Dengan tiga modifikasi tersebut, terusnya, capaian potensi genetik produktivitas tanaman padi dapat optimal dan efisien pada berbagai ragam agroekosistem (padi sawah irigasi, sawah tadah hujan, padi gogo, padi pasang surut, dan padi di antara tanaman tahunan).
Meningkatnya produktifitas padi yang efisien pada berbagai ragam agroekosistem bukan hanya meningkatkan produksi padi nasional, tetapi juga mengembangkan padi fungsional agar dapat berdampak meningkatkan kesejahteraan petani termasuk yang berlahan sempit.
“Penting juga untuk menjadi perhatian kita bersama, bahwa pengembangan teknologi agronomis memerlukan kerja sinergis lintas disiplin. Keunggulan kempetitif dan komparatif yang bernilai tambah dan mensejahterakan di masa kini dan ke depan haruslah juga dibarengi pendekatan pertanian secara presisi, antara lain mengotimalkan mekanisasi dan digitalisasi, dilengkapi dengan pembenahan sistem rantai pasok,” jelasnya.
Musdhalifah menambahkan, Peragi telah berkontribusi dalam pembangunan pertanian Indonesia dengan memberikan berbagai inovasi dalam meningkatkan produktivitas pertanian sehingga mampu melewati krisis pangan.
“Peragi telah berkontribusi besar bagi pembangunan pertanian, mengatasi krisis pangan dengan peningkatan produktivitas,” kata Musdhalifah.
Musdhlifah berharap berharap Peragi mampu bersama-sama pemerintah memberi arah bagi pembangunan pertanian Indonesia. Dengan cara itu maka kebijakan pemerintah dapat diambil berbasis ilmu pengetahuan.
“Keberagaman dari Peragi menjadi kekuatan SDM dalam pembangunan yang produktif dan berkontribusi dalam pembangunan perekonomian bangsa melalui pertanian yang berdaya saing,” katanya.
Sementara itu Ketua Dewan Pembina Andi Amran Sulaiman menyatakan, Peragi sebagai organisasi profesi memiliki tanggung jawab moral dalam kinerja pembangunan pertanian Indonesia.

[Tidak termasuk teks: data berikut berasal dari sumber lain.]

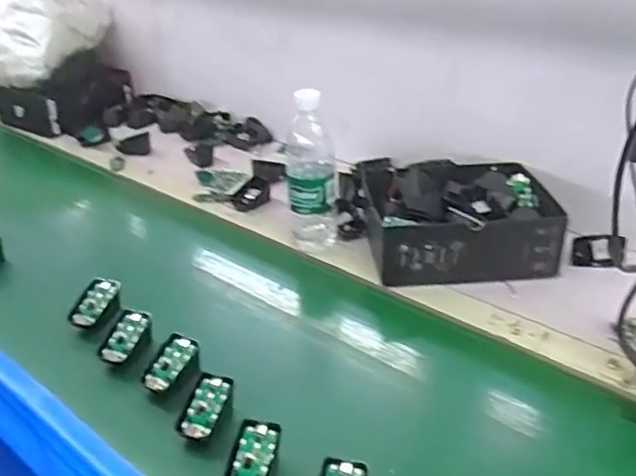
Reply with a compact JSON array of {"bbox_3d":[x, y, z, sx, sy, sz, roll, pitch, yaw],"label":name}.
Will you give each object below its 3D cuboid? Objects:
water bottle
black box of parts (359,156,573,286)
[{"bbox_3d":[-0.010,-0.089,0.869,0.066,0.213,0.060,-4,30,4],"label":"water bottle"},{"bbox_3d":[0.192,-0.036,0.886,0.236,0.100,0.206,-5,30,2],"label":"black box of parts"}]

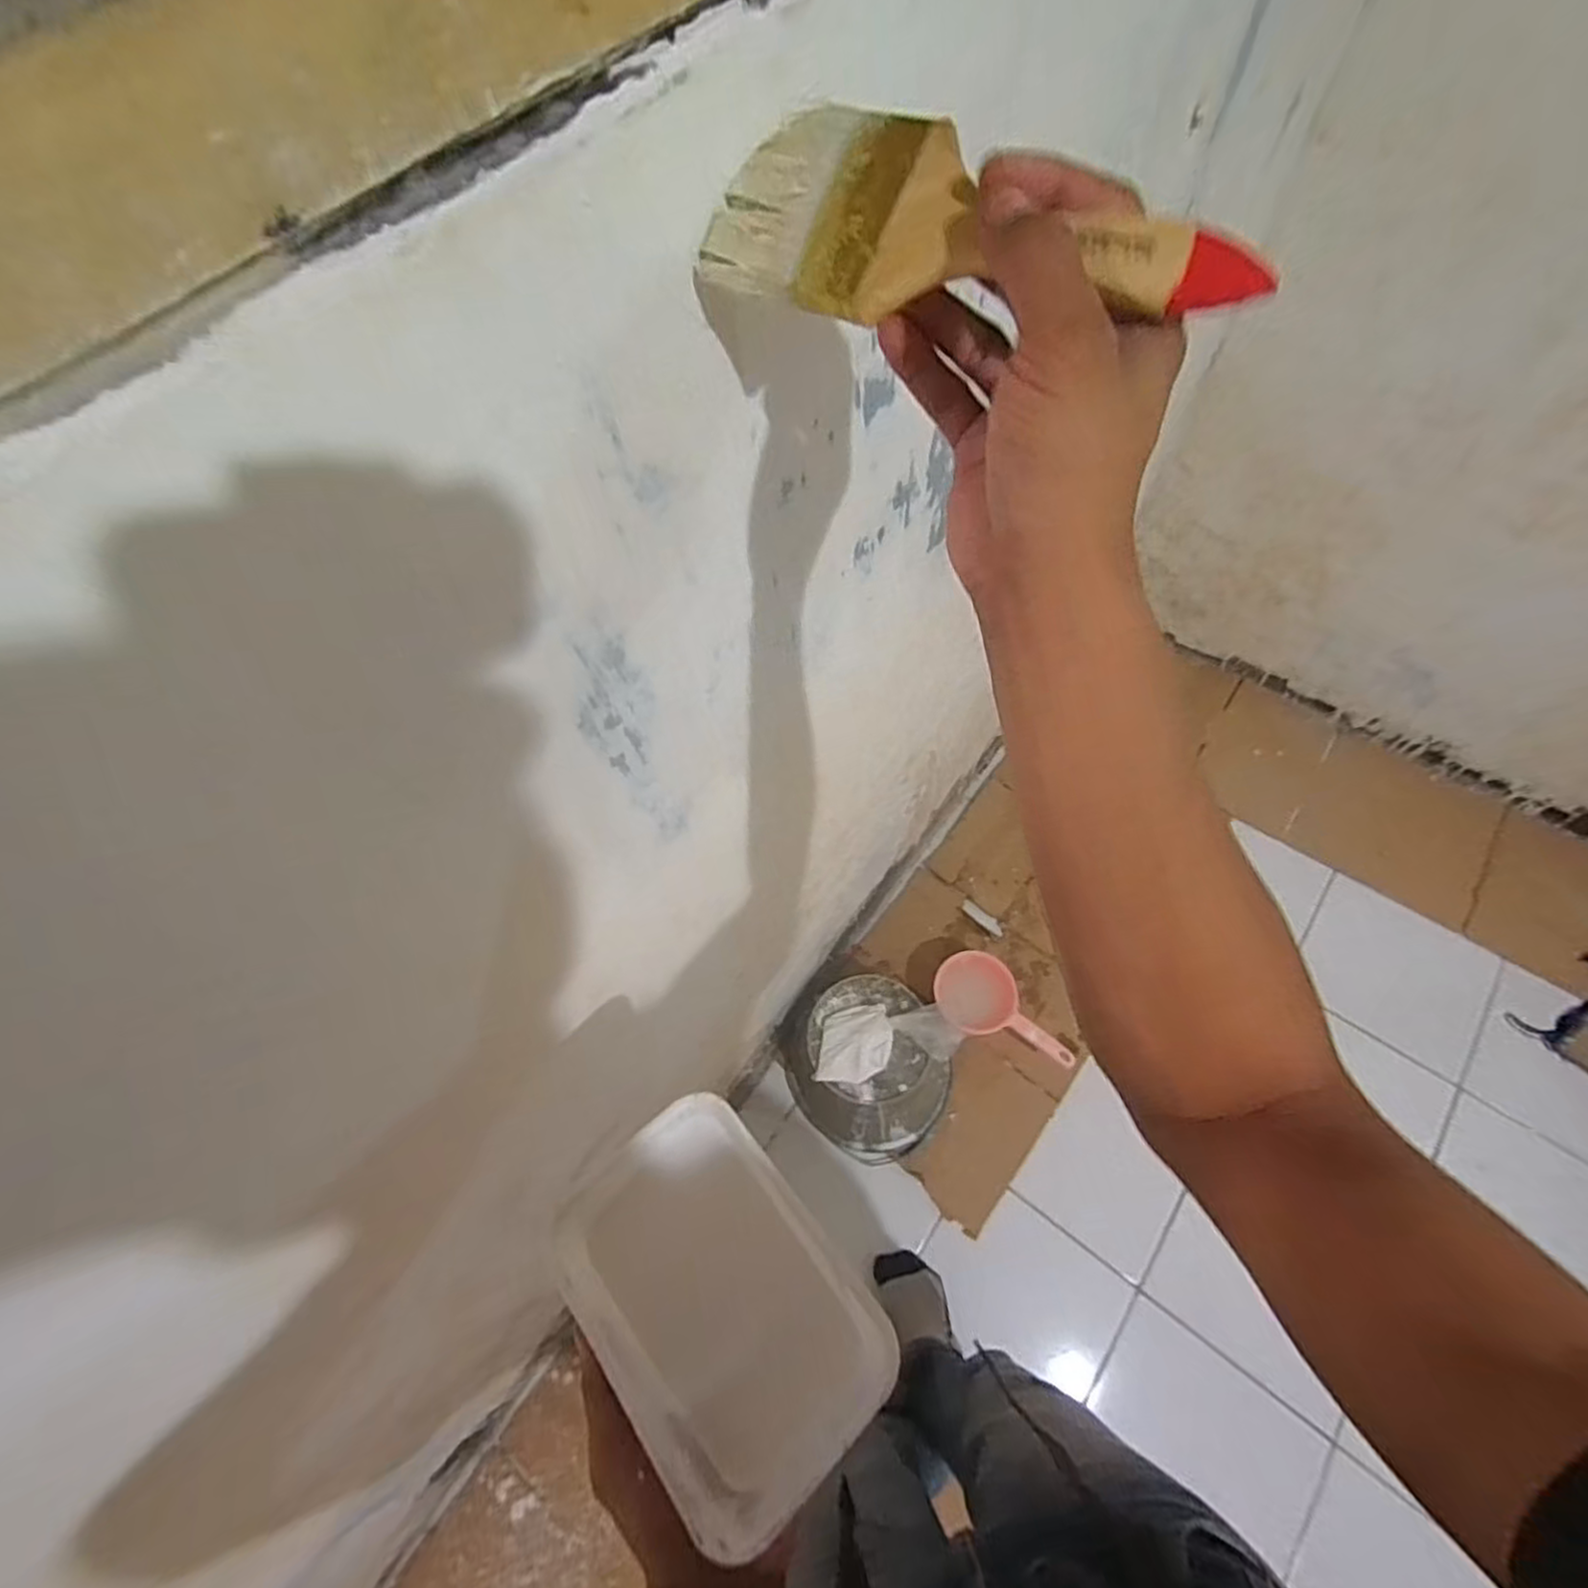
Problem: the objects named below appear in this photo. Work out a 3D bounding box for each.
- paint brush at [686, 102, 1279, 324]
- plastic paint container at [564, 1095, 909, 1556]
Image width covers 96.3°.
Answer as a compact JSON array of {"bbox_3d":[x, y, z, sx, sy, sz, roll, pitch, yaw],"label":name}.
[{"bbox_3d":[0.051,-0.182,0.237,0.182,0.017,0.067,33,100,19],"label":"paint brush"},{"bbox_3d":[-0.038,0.258,0.373,0.113,0.066,0.169,-39,67,-15],"label":"plastic paint container"}]

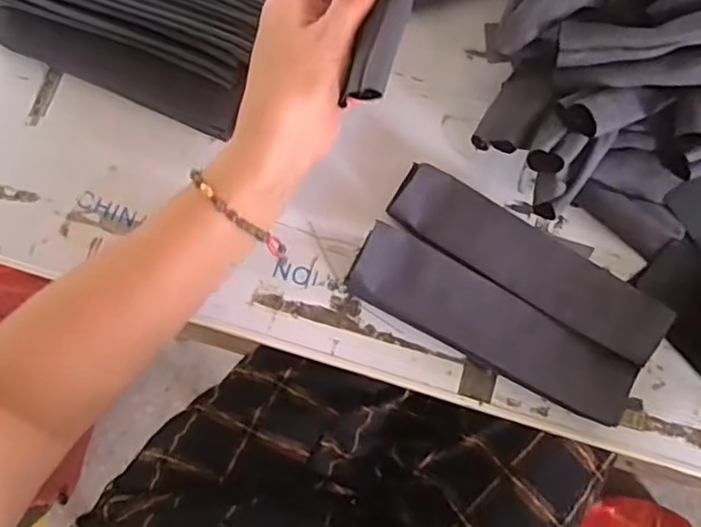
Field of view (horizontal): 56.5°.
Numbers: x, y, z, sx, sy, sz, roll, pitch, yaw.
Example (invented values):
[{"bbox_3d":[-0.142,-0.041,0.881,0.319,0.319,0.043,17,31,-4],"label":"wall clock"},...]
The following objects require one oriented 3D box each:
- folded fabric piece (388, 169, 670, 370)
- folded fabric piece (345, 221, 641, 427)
[{"bbox_3d":[0.113,-0.001,0.424,0.185,0.028,0.044,33,80,7],"label":"folded fabric piece"},{"bbox_3d":[0.088,0.039,0.417,0.186,0.026,0.047,28,79,6],"label":"folded fabric piece"}]

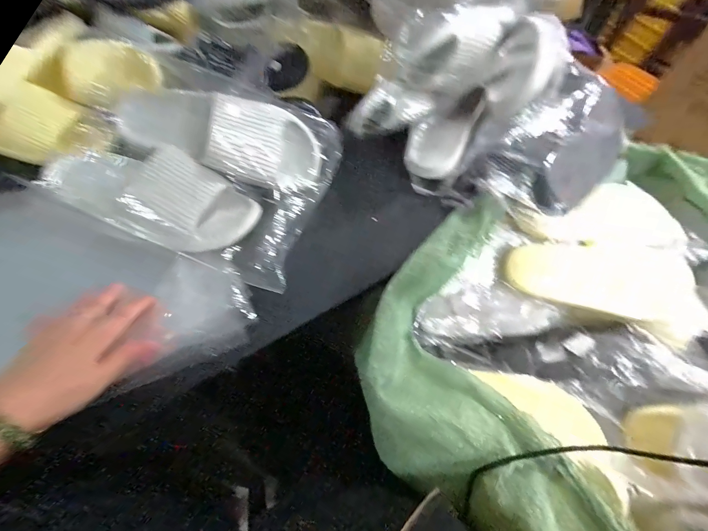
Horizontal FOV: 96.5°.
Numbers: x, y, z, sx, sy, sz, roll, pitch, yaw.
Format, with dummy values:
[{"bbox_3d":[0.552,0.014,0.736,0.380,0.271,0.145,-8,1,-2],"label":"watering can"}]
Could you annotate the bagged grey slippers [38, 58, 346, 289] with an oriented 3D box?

Tentu saja, kita tidak hanya fokus pada indikator produksi dan produktivitas, kita juga perlu concern terhadap keberlanjutan, sustainability, dari sumberdaya produksi yang kita pergunakan dengan mencari alternatif teknologi yang ramah lingkungan. Kita juga harus concern kepada kesejahteraan para petani dan pemangku kepentingan pertanian lainnya.
“Peragi harus dapat hadir dan turut berperan aktif dalam menjawab persoalan pertanian saat ini. Peragi harus berkontribusi pemikiran dan bertindak untuk dapat mengatasi persoalan terkini,” kata Amran.
Kehadiran Peragi memberikan kontribusi yang mencerahkan, membawa semangat dan energi positif berupa optimisme, ulet dan tangguh, semangat kolaboratif dan kooperatif untuk turut mencari solusi dan alternatif terbaik mengatasi berbagai persoalan di bidang keagronomian.
Peragi harus menjadi bagian dari mereka yang berkontribusi pada solusi, yang tentunya harus berbasis pengetahuan dan teknologi, berbasis kepakaran. Selain itu, berfikir dan bertindak untuk masa depan,” katanya.
Menurut Amran, berbagai tantangan di masa depan: perubahan iklim global, kelangkaan sumberdaya lahan, kelangkaan air dan sarana produksi, serta kemungkinan berkembangnya varian hama penyakit akan menjadi faktor pembatas dalam berproduksi. Demikian juga, dari sisi issue kelestarian lingkungan dan tuntutan untuk pemenuhan persyaratan kualitas di masa depan akan semakin menjadi tantangan dan persyaratan.
“Semuanya itu harus dapat di mitigasi dengan baik dan disiapkan secara antisipatif berbagai teknologi yang adaptif,” pungkasnya.